As Kamala Harris campaigned through the battleground states in the final days of the presidential race, she closed each stump speech with a question for the crowd: “Are you ready to make your voices heard?”

The US electorate spoke resoundingly on Tuesday night — and the majority rejected what Harris was pitching.

In a historic win, Donald Trump not only clinched the 270 electoral college votes needed to win the White House but is on course to become the first Republican in 20 years to win the nationwide popular vote. His party also took back control of the US Senate and appeared on course to hold on to the House of Representatives.

Trump’s emphatic victory marked a repudiation of not just Harris but also her party’s progressive agenda and its failure to understand the concerns of the majority of US voters.

“If you were hard-eyed and realistic about this, you would say this was the worst outcome at the presidential level for Democrats in this century,” said Bob Shrum, a Democratic campaign veteran who worked on Al Gore and John Kerry’s bids for the White House. “The Democratic party is going to have to get its act together and move forward.”

Harris, a former prosecutor who first ran for president in the 2020 Democratic primaries as a progressive, tacked to the centre when she became her party’s candidate after Joe Biden stepped down following a disastrous debate against Trump in July. She vowed to be a president for “all Americans” and put “country over party”.

But the pitch fell flat, and Trump was able to rack up big wins across the country, even running up his numbers in traditionally “blue” Democrat-controlled states such as New York and California.

“The Democratic brand is pretty bad,” said Matt Bennett, co-founder of Third Way, a centrist Democratic think-tank. “The country has shifted pretty far to the right, and we were not aware of how deep the problem ran. The voters that we lost . . . looked at Democrats and said: ‘They don’t understand my life. I don’t want them representing me.’”

As they reeled from the election result on Wednesday, many in the party asked whether the Harris campaign had allowed Trump and the Republicans to paint them as too far left, or “woke”, on social issues.

The Trump campaign spent millions of dollars on political ads focusing on transgender issues in the final stretch of the race. “Kamala is for they/them,” one said. “Trump is for you.”

“The ads on the transgender stuff were really unsettling to people”, said Deb Dassow, chair of the Democratic party in Wisconsin’s Ozaukee County, a Republican stronghold in the Milwaukee suburbs that broke for Trump.

But others in the party said the Harris campaign simply failed to address the key concerns of voters on inflation and the cost of living.

“It was the economy first, second and third,” said leading Democratic pollster Jefrey Pollock. “How do you win when so many voters think that the country is on the wrong track? And when the voters say wrong track, they are really complaining about the economy.”

Many in the party believe that a shift to the middle is inevitable if it is to come back in the next presidential election.

“The only way to defeat rightwing populism is through the centre,” said Bennett.
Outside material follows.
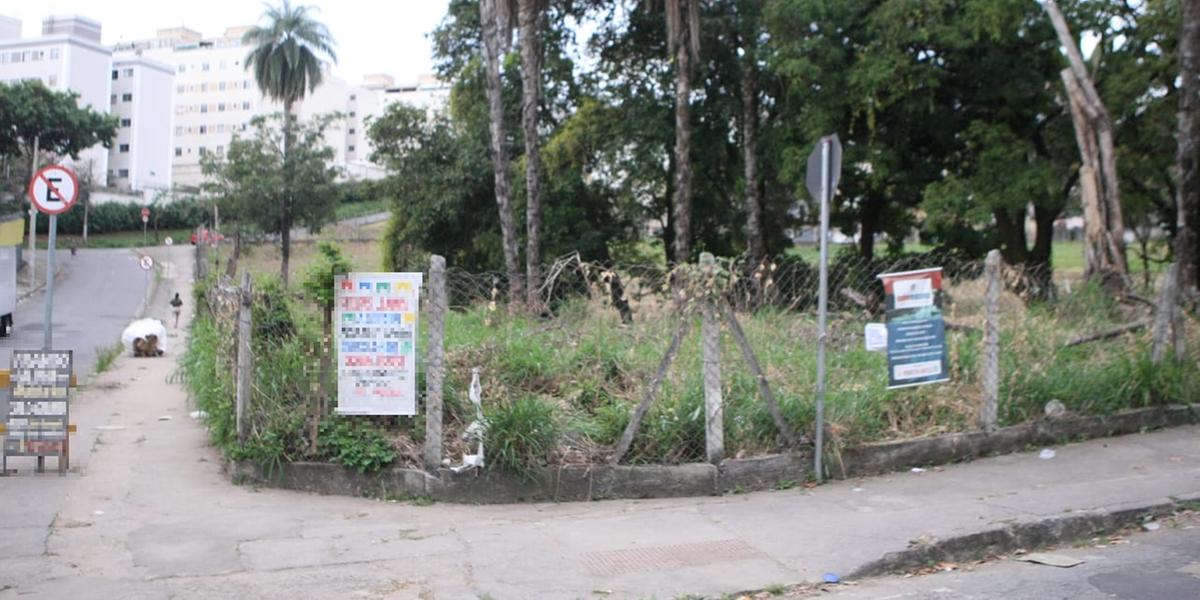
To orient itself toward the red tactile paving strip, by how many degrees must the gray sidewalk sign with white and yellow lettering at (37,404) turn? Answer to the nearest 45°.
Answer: approximately 45° to its left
Shrum agreed that having “a moderately liberal, centre-left Democratic party is the only way forward if progressives actually want to win”.

But in a sign of disagreements on the horizon, Bernie Sanders, the 83-year-old progressive senator from Vermont who caucuses with Democrats, accused the party’s leaders of defending the “status quo” and said they should advocate for universal healthcare and ending US aid to Israel, among other leftwing policy changes.
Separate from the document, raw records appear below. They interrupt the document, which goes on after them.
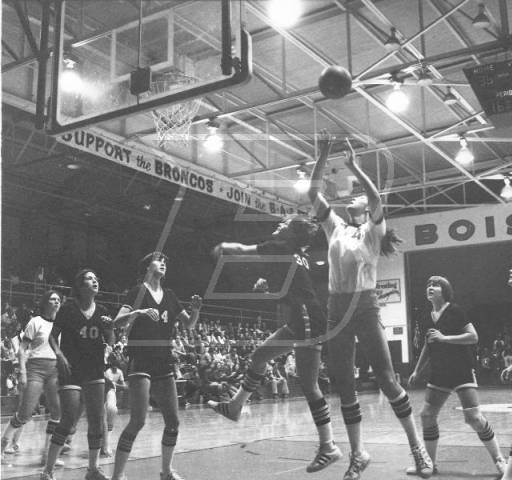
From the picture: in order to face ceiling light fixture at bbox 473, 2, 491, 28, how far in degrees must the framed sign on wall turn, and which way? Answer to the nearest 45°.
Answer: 0° — it already faces it

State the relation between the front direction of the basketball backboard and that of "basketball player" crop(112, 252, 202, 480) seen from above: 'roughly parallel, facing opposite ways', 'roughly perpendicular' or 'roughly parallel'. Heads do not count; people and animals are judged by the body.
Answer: roughly perpendicular

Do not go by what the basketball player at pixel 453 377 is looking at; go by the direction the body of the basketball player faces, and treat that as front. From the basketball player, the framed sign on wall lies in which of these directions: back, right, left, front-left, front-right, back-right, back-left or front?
back-right

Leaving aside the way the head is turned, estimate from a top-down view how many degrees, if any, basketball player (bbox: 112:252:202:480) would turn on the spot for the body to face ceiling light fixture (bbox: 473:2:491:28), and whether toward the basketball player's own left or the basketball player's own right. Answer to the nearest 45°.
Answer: approximately 90° to the basketball player's own left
“Will the big money interests and well-paid consultants who control the democratic party learn any real lessons from this disastrous campaign?” said Sanders. “Probably not.”

With the possibility of internecine party warfare on the horizon, several top Democrats cautioned against getting bogged down in ideological battles.

“It is a false choice,” said Pollock. “We shouldn’t be having an ideological debate. What we must do is connect with these voters who are clearly not responding to what we have been telling them.”

Others urged the party to look beyond the nation’s capital — and the existing leadership in the White House — for a path forward. The Democratic party still has several popular state governors, including in states that Trump won on Tuesday night. They include Josh Shapiro of Pennsylvania, Gretchen Whitmer of Michigan and Andy Beshear of Kentucky.

“How do we have an agenda that addresses what people want? How do we talk to them in a way that shows that we understand them and their values?” said Ken Baer, a Democratic strategist and adviser in Barack Obama’s White House. “That comes from outside of Washington.

“We need a generational change,” Baer added. “We have had a gerontocracy of 80-year-olds running the Democratic party since Obama left. We need new blood and new leaders.”